** Start **
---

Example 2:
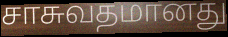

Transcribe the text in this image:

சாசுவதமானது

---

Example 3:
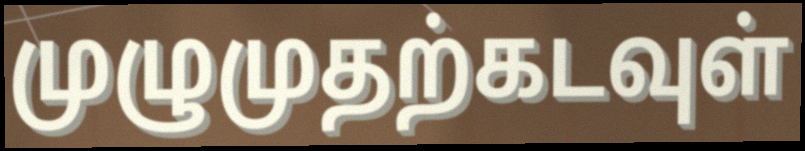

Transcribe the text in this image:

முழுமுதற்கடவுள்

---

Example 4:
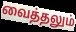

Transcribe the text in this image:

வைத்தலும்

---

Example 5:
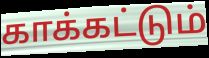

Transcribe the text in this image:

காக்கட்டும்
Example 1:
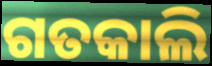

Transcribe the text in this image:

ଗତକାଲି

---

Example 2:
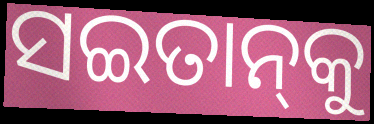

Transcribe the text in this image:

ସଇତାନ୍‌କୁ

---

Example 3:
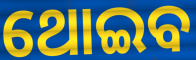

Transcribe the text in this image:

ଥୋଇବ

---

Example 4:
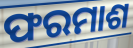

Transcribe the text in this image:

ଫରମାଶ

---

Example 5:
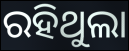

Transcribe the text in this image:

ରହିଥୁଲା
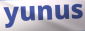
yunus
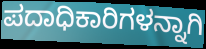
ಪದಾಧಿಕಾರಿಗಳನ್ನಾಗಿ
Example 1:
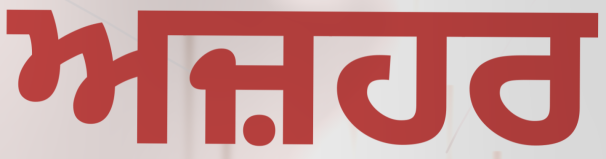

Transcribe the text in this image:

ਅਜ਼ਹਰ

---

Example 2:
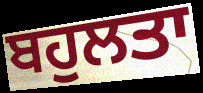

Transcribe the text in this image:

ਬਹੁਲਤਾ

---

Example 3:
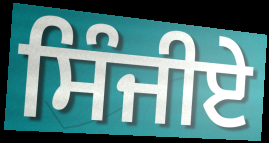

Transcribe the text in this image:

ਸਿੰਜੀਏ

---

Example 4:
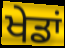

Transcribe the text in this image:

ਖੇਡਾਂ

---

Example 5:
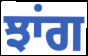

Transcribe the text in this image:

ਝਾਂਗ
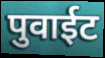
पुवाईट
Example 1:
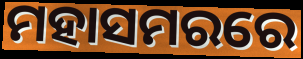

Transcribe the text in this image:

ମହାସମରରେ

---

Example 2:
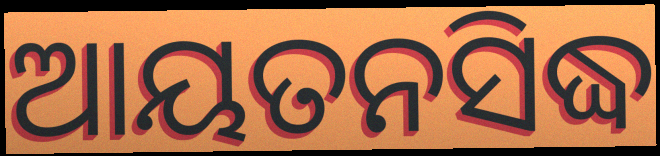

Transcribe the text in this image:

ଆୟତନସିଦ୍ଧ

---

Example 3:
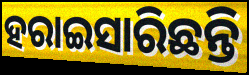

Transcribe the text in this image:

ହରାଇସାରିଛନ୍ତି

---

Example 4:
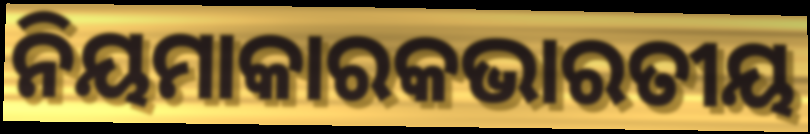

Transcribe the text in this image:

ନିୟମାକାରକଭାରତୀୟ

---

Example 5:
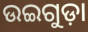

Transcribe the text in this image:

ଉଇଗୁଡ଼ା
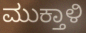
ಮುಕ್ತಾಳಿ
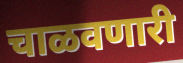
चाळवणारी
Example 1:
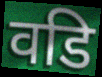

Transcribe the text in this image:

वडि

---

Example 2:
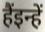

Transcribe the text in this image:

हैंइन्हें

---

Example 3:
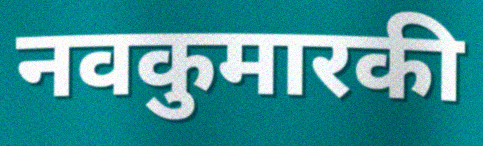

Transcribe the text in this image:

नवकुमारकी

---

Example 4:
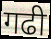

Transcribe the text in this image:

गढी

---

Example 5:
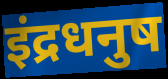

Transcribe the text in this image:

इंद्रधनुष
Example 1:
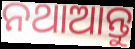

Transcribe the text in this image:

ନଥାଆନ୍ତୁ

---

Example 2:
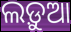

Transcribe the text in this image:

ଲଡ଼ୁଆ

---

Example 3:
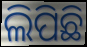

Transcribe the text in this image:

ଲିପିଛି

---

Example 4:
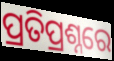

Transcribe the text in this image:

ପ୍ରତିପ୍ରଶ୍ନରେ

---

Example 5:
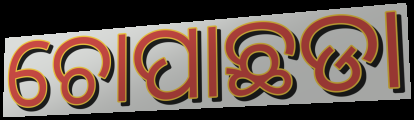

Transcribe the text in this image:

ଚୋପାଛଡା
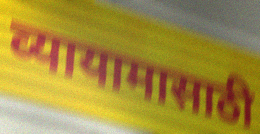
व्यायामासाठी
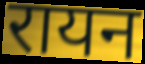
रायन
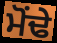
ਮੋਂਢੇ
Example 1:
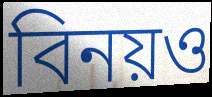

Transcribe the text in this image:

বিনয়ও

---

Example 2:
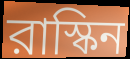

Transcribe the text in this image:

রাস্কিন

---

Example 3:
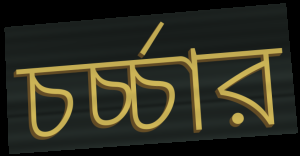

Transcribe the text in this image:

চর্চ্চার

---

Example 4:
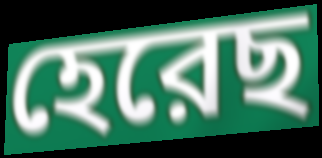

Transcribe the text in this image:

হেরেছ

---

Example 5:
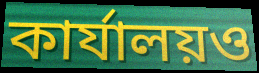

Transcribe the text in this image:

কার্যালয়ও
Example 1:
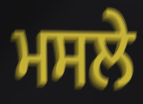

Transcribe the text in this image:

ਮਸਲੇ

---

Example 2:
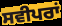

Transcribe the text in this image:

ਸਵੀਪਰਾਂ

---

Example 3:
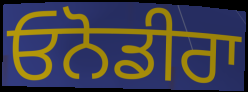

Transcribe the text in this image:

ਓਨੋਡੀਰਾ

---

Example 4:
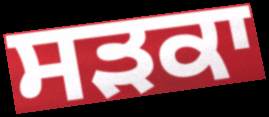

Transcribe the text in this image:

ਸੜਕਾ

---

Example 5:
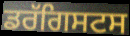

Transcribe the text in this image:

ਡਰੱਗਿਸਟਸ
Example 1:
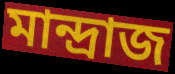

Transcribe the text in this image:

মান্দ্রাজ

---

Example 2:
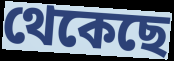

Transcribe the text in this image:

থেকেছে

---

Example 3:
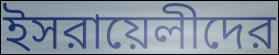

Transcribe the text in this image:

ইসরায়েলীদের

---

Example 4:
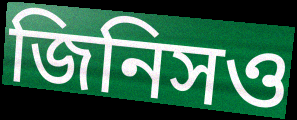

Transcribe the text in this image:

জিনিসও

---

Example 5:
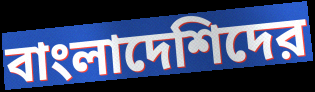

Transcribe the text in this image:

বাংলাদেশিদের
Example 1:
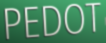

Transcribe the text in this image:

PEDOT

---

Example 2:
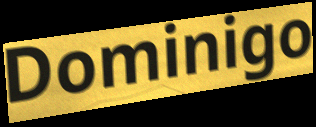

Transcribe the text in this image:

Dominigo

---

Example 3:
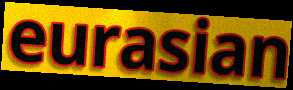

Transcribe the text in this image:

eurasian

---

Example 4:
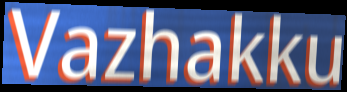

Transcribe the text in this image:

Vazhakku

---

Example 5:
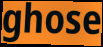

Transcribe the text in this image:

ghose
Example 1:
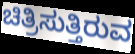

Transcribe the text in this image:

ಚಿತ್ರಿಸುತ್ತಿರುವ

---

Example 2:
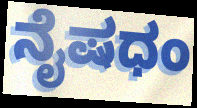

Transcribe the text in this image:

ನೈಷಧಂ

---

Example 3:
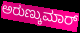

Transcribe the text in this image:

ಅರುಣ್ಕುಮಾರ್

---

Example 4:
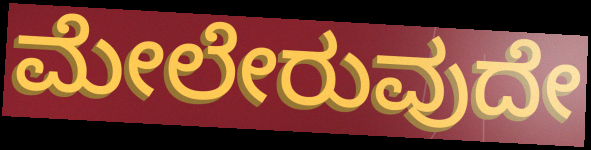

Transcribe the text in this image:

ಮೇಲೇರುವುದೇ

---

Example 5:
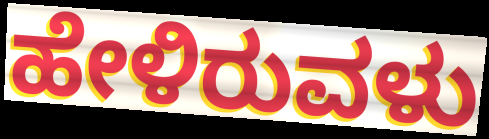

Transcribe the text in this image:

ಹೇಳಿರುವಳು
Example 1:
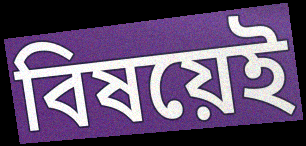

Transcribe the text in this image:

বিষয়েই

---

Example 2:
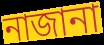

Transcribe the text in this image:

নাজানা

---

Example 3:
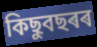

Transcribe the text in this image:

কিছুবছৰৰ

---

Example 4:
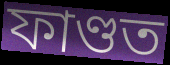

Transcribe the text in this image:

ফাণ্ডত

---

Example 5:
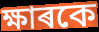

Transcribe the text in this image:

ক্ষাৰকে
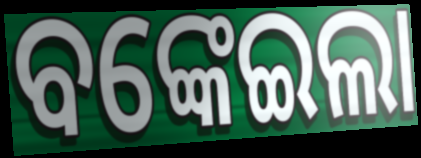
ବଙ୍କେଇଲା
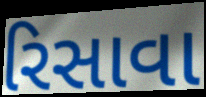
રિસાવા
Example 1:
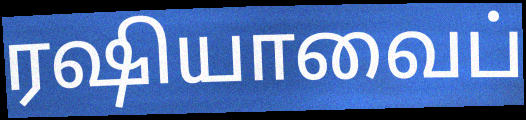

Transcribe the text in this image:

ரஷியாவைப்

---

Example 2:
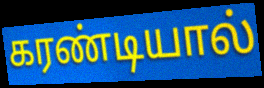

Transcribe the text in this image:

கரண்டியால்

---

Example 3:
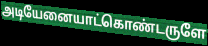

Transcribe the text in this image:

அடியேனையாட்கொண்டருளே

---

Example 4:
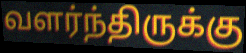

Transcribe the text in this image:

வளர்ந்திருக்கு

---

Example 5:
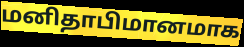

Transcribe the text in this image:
** End **
• The problem:
Rewrite all of the records above, replacing "image" with "photo" everywhere and leaving everything else unchanged. Omit the pictures from your answer.

• Solution to this task:
---

Example 2:

Transcribe the text in this photo:

சாசுவதமானது

---

Example 3:

Transcribe the text in this photo:

முழுமுதற்கடவுள்

---

Example 4:

Transcribe the text in this photo:

வைத்தலும்

---

Example 5:

Transcribe the text in this photo:

காக்கட்டும்
Example 1:

Transcribe the text in this photo:

ଗତକାଲି

---

Example 2:

Transcribe the text in this photo:

ସଇତାନ୍‌କୁ

---

Example 3:

Transcribe the text in this photo:

ଥୋଇବ

---

Example 4:

Transcribe the text in this photo:

ଫରମାଶ

---

Example 5:

Transcribe the text in this photo:

ରହିଥୁଲା
yunus
ಪದಾಧಿಕಾರಿಗಳನ್ನಾಗಿ
Example 1:

Transcribe the text in this photo:

ਅਜ਼ਹਰ

---

Example 2:

Transcribe the text in this photo:

ਬਹੁਲਤਾ

---

Example 3:

Transcribe the text in this photo:

ਸਿੰਜੀਏ

---

Example 4:

Transcribe the text in this photo:

ਖੇਡਾਂ

---

Example 5:

Transcribe the text in this photo:

ਝਾਂਗ
पुवाईट
Example 1:

Transcribe the text in this photo:

ମହାସମରରେ

---

Example 2:

Transcribe the text in this photo:

ଆୟତନସିଦ୍ଧ

---

Example 3:

Transcribe the text in this photo:

ହରାଇସାରିଛନ୍ତି

---

Example 4:

Transcribe the text in this photo:

ନିୟମାକାରକଭାରତୀୟ

---

Example 5:

Transcribe the text in this photo:

ଉଇଗୁଡ଼ା
ಮುಕ್ತಾಳಿ
चाळवणारी
Example 1:

Transcribe the text in this photo:

वडि

---

Example 2:

Transcribe the text in this photo:

हैंइन्हें

---

Example 3:

Transcribe the text in this photo:

नवकुमारकी

---

Example 4:

Transcribe the text in this photo:

गढी

---

Example 5:

Transcribe the text in this photo:

इंद्रधनुष
Example 1:

Transcribe the text in this photo:

ନଥାଆନ୍ତୁ

---

Example 2:

Transcribe the text in this photo:

ଲଡ଼ୁଆ

---

Example 3:

Transcribe the text in this photo:

ଲିପିଛି

---

Example 4:

Transcribe the text in this photo:

ପ୍ରତିପ୍ରଶ୍ନରେ

---

Example 5:

Transcribe the text in this photo:

ଚୋପାଛଡା
व्यायामासाठी
रायन
ਮੋਂਢੇ
Example 1:

Transcribe the text in this photo:

বিনয়ও

---

Example 2:

Transcribe the text in this photo:

রাস্কিন

---

Example 3:

Transcribe the text in this photo:

চর্চ্চার

---

Example 4:

Transcribe the text in this photo:

হেরেছ

---

Example 5:

Transcribe the text in this photo:

কার্যালয়ও
Example 1:

Transcribe the text in this photo:

ਮਸਲੇ

---

Example 2:

Transcribe the text in this photo:

ਸਵੀਪਰਾਂ

---

Example 3:

Transcribe the text in this photo:

ਓਨੋਡੀਰਾ

---

Example 4:

Transcribe the text in this photo:

ਸੜਕਾ

---

Example 5:

Transcribe the text in this photo:

ਡਰੱਗਿਸਟਸ
Example 1:

Transcribe the text in this photo:

মান্দ্রাজ

---

Example 2:

Transcribe the text in this photo:

থেকেছে

---

Example 3:

Transcribe the text in this photo:

ইসরায়েলীদের

---

Example 4:

Transcribe the text in this photo:

জিনিসও

---

Example 5:

Transcribe the text in this photo:

বাংলাদেশিদের
Example 1:

Transcribe the text in this photo:

PEDOT

---

Example 2:

Transcribe the text in this photo:

Dominigo

---

Example 3:

Transcribe the text in this photo:

eurasian

---

Example 4:

Transcribe the text in this photo:

Vazhakku

---

Example 5:

Transcribe the text in this photo:

ghose
Example 1:

Transcribe the text in this photo:

ಚಿತ್ರಿಸುತ್ತಿರುವ

---

Example 2:

Transcribe the text in this photo:

ನೈಷಧಂ

---

Example 3:

Transcribe the text in this photo:

ಅರುಣ್ಕುಮಾರ್

---

Example 4:

Transcribe the text in this photo:

ಮೇಲೇರುವುದೇ

---

Example 5:

Transcribe the text in this photo:

ಹೇಳಿರುವಳು
Example 1:

Transcribe the text in this photo:

বিষয়েই

---

Example 2:

Transcribe the text in this photo:

নাজানা

---

Example 3:

Transcribe the text in this photo:

কিছুবছৰৰ

---

Example 4:

Transcribe the text in this photo:

ফাণ্ডত

---

Example 5:

Transcribe the text in this photo:

ক্ষাৰকে
ବଙ୍କେଇଲା
રિસાવા
Example 1:

Transcribe the text in this photo:

ரஷியாவைப்

---

Example 2:

Transcribe the text in this photo:

கரண்டியால்

---

Example 3:

Transcribe the text in this photo:

அடியேனையாட்கொண்டருளே

---

Example 4:

Transcribe the text in this photo:

வளர்ந்திருக்கு

---

Example 5:

Transcribe the text in this photo:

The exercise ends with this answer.